Task prompt = Quote the part of the text below on the 2015 short film Spin, starting with "- Wilson Cleveland" and going on through "as King Komm.".

Selected excerpt =
=======
Spin, sometimes stylized as SPiN, is a 2015 short film drama directed by Noah Workman and written by Wilson Cleveland, who also stars. The film takes place over the course of a contentious live television interview between a Wall Street executive played by Hartley Sawyer and a financial journalist played by Cleveland.

== Reception ==
The film received a 2016 Webby Award honor for Individual Short (Drama) and generally favorable reviews from critics. In his March 6, 2015 IndieWire review, Joseph Ehrman-Dupre called SPiN a "sharp, smart satire" with writing "full of "spitfire one-liners" and NewMediaRockstars' Evan DeSimone credited the writing as being "Sorkin-esque in the best sense of the word." Tubefilter writer Sam Gutelle complained while "Wall Street corruption is a well-tread topic," SPiN is "A smart, twisty take on the world of high finance and media distortion."

== Cast ==

- Wilson Cleveland as James Locke
- Hartley Sawyer as Scott Angelus
- Andrew Jernigan as Entrepreneur
- Lewis Raymond Taylor as Lewis
- Ronnie Flynn as Entrepreneur
- Prophecy Onasis as Proph
- Bastiano Farran as Guest actor
- Jordan Alexander King as King Komm.
=======
Extracted information =
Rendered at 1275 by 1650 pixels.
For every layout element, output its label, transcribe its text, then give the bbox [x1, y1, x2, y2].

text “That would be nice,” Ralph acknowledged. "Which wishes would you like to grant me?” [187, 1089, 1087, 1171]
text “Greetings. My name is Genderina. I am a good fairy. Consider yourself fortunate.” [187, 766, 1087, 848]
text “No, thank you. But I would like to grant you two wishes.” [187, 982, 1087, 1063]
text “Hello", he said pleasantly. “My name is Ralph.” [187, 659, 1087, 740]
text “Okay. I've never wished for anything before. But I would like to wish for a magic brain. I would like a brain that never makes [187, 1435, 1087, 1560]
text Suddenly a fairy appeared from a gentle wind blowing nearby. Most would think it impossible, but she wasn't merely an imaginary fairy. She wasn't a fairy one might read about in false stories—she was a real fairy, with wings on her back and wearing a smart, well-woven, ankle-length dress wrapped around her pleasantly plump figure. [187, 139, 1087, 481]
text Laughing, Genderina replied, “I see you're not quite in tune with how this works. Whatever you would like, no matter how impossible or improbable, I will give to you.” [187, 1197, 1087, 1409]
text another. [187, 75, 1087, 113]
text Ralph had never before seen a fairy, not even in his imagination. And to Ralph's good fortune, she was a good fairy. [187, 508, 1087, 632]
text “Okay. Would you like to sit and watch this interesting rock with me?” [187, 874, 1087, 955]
=======
Completed task =
- Wilson Cleveland as James Locke
- Hartley Sawyer as Scott Angelus
- Andrew Jernigan as Entrepreneur
- Lewis Raymond Taylor as Lewis
- Ronnie Flynn as Entrepreneur
- Prophecy Onasis as Proph
- Bastiano Farran as Guest actor
- Jordan Alexander King as King Komm.